More than anything, I wished that I could call my dad. He would have known what to do. Mom, on the other hand,
would have said to get out of there and land another,
better
job. I knew it was best not to go to her with problems about a career she didn't approve of to begin with. Even with how well we'd been getting along lately, there was too much risk of getting hit with a big “I told you so.” That was one defeat I wasn't willing to accept.

TWO WEEKS
after Shomergate, and ten days after my one and only session with Sue, the gossip mill was starting to slow down. Tony spent most of the workday in his office, and word had it that he was interviewing someone to handle prearrangements. He started bickering with the receptionists to cut back on orders of things like tissues and latex gloves (yes, the ones the embalmers wear; not really something a funeral home should cut back on, methinks!) and was blowing up at people for small mistakes, which wasn't like him.

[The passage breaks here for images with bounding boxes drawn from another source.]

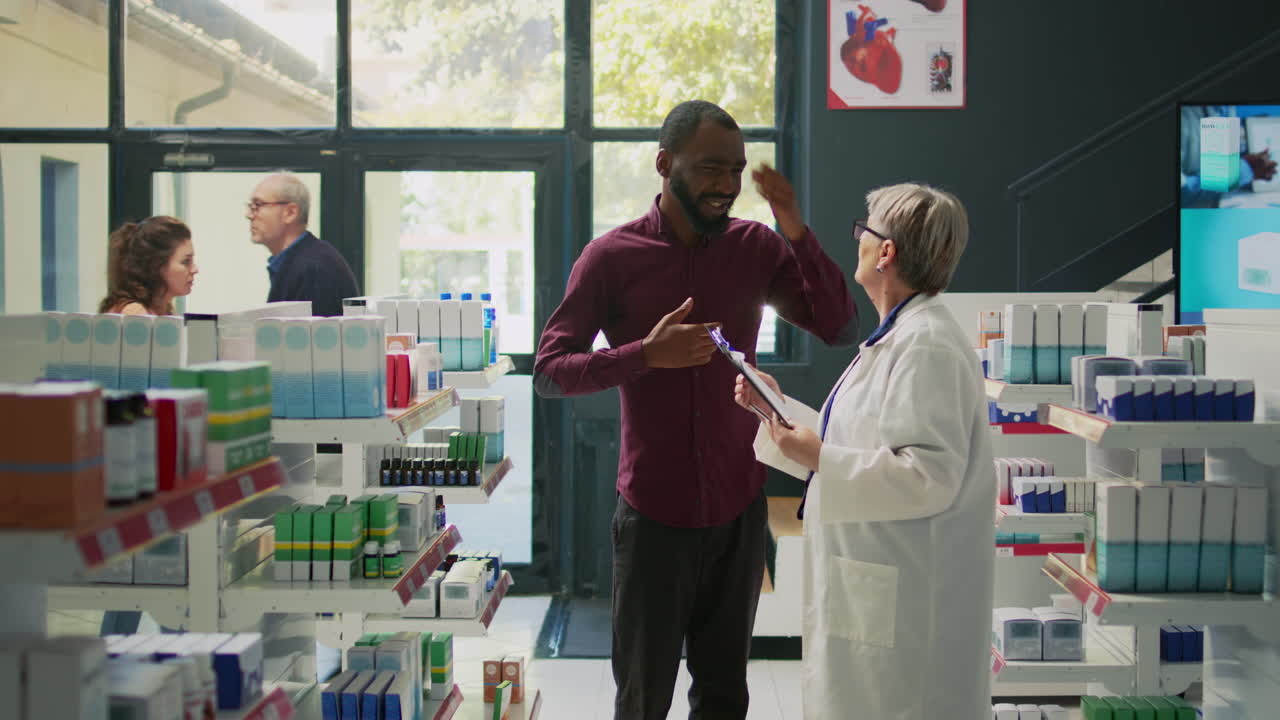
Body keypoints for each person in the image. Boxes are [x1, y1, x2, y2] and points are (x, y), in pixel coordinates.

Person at [534, 99, 858, 720]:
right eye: (711, 168)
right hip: (653, 521)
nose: (728, 186)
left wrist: (793, 225)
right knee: (642, 699)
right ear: (664, 164)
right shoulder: (610, 258)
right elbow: (550, 371)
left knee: (724, 697)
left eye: (736, 170)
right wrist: (641, 357)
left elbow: (839, 326)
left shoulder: (756, 247)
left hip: (739, 516)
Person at [736, 183, 994, 720]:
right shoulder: (898, 338)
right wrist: (779, 417)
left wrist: (817, 457)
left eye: (863, 231)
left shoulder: (925, 345)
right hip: (877, 588)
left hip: (905, 607)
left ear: (886, 252)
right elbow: (860, 444)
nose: (856, 241)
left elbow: (928, 475)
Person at [247, 173, 358, 316]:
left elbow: (313, 336)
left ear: (290, 213)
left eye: (258, 205)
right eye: (251, 206)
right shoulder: (300, 262)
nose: (249, 215)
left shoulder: (314, 268)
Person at [1180, 105, 1277, 208]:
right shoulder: (1182, 116)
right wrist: (1243, 170)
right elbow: (1181, 192)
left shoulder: (1225, 108)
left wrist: (1249, 171)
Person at [99, 215, 199, 315]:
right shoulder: (135, 313)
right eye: (186, 261)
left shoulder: (164, 309)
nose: (195, 269)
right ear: (156, 265)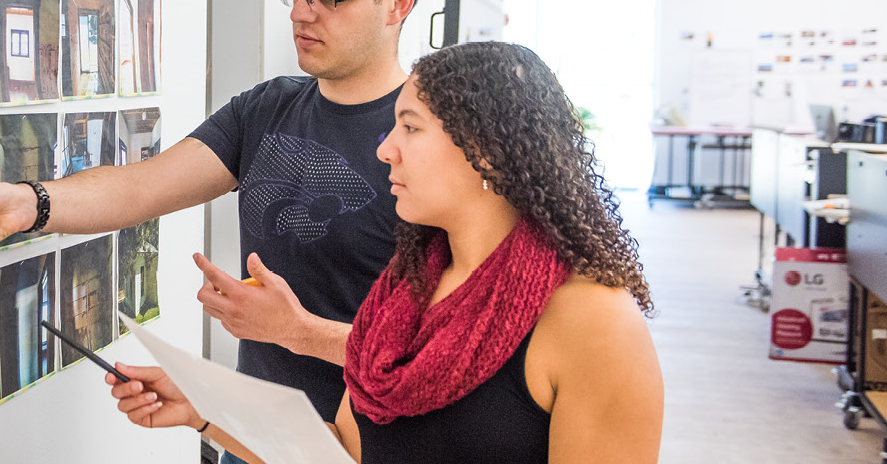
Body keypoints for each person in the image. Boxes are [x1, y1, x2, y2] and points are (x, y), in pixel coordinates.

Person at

I did my best to keep my distance and spent more time in the prep room with Bill, reading over folders. It was colder than in my office, but at least down there I didn't have to deal with any awkwardness. Bill was never one to get caught up in work drama, and he barely even spoke about what happened, even though I was sure he knew. “Giants have a real shot,” he said, reminding me of our first conversations. He was trying to be business-as-usual, and I loved him for it.

The other new development was that Tony's wife started dropping by Crawford more often. I had met her before. Sometimes, she would come into Manhattan on a Friday after work, and she and Tony would go out to dinner or to see a Broadway show. But instead of cheerily waving hello to me and asking me if Tony had been a pain in the ass that day like she usually did, she barely looked in my direction. One evening, I went to grab a stack of Post-its from behind the reception desk when she was standing in the foyer, waiting for Tony to come down. I wanted to tell her, “Everything you heard was a lie, and these people are nuts, and—one last thing—I would never sleep with your pudgy husband,” but it's not like you can just
say
that to someone. So instead I simply greeted her like I normally would, but she looked straight ahead, only nodding coolly at me.